_WRITTEN REQUEST_:
Copy out everything from the start of the records down to the line that contains "For every layout", character for character.

_ITEMS_:

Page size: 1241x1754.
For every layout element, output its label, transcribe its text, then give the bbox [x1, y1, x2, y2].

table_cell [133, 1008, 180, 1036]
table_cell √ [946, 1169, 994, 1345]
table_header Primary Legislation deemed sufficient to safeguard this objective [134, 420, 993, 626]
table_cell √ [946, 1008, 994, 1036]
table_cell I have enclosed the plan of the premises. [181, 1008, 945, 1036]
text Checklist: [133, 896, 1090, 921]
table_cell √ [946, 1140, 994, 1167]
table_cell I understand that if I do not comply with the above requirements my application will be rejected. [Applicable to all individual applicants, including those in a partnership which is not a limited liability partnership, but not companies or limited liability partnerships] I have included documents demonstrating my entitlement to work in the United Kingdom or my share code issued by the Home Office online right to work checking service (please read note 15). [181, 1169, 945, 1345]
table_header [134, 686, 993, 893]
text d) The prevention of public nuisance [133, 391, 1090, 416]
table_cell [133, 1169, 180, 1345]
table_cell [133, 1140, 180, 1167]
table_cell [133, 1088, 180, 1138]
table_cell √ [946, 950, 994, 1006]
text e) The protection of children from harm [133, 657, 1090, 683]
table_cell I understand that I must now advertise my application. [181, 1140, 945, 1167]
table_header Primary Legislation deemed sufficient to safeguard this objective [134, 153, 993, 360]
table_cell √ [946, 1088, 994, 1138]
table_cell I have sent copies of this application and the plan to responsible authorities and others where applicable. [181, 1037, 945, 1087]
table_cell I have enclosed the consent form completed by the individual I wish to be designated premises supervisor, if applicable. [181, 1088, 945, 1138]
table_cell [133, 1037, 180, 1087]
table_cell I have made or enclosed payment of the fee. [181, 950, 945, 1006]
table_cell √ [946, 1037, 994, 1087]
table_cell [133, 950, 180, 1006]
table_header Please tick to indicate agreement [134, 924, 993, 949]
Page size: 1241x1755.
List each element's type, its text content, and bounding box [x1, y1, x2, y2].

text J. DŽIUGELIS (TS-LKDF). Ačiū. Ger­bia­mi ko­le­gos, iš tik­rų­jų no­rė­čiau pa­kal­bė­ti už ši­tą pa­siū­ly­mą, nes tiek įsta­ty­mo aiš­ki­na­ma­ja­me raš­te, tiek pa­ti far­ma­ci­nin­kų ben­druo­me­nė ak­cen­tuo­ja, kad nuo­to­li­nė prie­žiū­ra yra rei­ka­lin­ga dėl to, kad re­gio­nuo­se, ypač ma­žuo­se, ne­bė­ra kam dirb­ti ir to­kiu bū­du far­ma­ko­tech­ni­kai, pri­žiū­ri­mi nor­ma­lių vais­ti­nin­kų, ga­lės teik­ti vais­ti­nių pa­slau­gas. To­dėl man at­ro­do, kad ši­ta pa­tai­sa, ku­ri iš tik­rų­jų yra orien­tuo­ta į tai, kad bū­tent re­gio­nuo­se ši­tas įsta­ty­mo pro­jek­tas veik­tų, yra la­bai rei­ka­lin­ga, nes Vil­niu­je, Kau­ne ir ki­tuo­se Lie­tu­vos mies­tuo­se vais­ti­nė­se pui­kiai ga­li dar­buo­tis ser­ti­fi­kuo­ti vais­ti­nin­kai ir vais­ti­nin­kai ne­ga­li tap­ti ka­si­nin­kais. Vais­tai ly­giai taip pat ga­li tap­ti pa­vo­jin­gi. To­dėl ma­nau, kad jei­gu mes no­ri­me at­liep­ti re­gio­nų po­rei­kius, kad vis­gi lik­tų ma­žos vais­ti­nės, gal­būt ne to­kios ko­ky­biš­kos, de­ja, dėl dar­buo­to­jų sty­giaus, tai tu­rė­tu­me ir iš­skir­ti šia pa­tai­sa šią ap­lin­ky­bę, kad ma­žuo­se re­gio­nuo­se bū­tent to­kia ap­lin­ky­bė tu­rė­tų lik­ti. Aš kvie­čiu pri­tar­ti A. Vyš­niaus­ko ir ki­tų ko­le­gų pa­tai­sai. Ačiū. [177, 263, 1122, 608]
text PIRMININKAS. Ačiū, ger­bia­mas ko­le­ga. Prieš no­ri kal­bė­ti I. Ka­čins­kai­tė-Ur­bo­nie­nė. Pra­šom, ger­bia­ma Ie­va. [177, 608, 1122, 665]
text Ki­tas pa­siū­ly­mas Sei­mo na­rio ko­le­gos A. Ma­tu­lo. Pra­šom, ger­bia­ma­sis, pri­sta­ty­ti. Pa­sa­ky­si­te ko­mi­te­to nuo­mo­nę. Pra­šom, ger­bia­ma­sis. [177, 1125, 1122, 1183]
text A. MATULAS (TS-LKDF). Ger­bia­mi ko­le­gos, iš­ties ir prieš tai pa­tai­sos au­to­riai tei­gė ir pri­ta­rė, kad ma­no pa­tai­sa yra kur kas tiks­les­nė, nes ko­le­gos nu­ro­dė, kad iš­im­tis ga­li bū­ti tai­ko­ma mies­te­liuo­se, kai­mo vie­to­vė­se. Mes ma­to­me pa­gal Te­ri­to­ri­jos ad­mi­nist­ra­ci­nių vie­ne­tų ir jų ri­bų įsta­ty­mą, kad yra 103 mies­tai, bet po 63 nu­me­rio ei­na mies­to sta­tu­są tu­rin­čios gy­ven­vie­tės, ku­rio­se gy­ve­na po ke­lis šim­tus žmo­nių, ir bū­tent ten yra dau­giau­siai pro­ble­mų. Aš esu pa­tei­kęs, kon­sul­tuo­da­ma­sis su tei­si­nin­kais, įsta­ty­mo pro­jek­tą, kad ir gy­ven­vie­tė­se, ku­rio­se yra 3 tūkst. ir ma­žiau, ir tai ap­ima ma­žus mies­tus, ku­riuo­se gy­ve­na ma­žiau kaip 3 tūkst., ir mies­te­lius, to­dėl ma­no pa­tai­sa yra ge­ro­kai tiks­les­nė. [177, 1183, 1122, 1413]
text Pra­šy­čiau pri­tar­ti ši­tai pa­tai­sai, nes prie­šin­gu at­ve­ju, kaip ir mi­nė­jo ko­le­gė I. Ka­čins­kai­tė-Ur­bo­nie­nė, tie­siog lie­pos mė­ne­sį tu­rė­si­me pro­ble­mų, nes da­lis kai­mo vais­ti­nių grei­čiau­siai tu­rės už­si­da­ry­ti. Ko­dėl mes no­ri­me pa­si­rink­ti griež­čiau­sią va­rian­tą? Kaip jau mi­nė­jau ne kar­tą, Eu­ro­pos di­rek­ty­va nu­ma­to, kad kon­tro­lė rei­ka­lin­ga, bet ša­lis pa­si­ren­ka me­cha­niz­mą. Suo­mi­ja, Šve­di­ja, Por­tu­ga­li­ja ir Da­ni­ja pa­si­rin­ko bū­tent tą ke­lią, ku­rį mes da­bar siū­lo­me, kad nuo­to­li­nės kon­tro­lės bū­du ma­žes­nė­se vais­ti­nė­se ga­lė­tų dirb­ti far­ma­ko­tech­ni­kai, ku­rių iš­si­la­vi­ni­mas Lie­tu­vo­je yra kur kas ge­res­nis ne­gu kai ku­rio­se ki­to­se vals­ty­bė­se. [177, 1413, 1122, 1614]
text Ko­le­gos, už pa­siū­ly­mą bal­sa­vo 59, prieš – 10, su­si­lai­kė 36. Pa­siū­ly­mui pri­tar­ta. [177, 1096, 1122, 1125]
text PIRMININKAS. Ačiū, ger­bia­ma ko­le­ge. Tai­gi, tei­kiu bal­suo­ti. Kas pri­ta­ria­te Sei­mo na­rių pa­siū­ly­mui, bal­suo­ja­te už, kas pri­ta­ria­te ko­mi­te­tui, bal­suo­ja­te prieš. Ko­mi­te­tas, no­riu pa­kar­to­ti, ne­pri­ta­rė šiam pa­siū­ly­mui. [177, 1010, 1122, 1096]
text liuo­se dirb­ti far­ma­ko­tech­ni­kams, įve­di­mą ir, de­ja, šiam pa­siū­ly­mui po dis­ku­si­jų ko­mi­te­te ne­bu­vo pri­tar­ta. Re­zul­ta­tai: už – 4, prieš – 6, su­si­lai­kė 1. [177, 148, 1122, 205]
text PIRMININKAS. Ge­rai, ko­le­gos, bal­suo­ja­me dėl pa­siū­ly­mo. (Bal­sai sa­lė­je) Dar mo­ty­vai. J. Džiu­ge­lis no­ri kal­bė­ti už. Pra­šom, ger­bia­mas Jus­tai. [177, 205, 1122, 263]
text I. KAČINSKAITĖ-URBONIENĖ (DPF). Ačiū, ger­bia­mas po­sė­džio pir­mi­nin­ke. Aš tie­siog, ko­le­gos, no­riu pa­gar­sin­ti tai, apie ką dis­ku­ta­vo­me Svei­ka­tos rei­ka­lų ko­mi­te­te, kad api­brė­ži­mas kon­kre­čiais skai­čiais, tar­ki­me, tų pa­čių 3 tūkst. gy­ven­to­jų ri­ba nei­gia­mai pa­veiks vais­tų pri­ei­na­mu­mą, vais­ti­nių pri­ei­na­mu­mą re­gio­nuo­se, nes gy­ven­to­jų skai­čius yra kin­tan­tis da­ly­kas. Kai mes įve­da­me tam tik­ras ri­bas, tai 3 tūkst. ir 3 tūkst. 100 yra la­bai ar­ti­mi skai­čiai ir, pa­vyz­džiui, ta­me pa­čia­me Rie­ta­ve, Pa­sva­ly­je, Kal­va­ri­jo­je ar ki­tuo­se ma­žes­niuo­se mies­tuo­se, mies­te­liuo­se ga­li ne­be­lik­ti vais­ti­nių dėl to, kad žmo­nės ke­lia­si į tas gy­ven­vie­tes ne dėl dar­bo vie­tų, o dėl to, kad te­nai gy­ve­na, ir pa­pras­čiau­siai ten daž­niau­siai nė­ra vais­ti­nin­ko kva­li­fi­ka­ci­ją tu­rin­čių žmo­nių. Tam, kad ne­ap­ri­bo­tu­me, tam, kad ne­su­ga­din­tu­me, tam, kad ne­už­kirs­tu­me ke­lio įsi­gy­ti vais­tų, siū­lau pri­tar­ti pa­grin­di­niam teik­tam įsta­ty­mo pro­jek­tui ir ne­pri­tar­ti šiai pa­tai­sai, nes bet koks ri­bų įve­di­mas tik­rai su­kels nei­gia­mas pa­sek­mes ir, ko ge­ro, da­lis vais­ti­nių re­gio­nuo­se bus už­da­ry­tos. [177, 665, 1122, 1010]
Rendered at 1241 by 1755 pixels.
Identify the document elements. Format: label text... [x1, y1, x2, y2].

_ANSWER TO THE PROBLEM_:
Page size: 1241x1754.
For every layout element, output its label, transcribe its text, then give the bbox [x1, y1, x2, y2].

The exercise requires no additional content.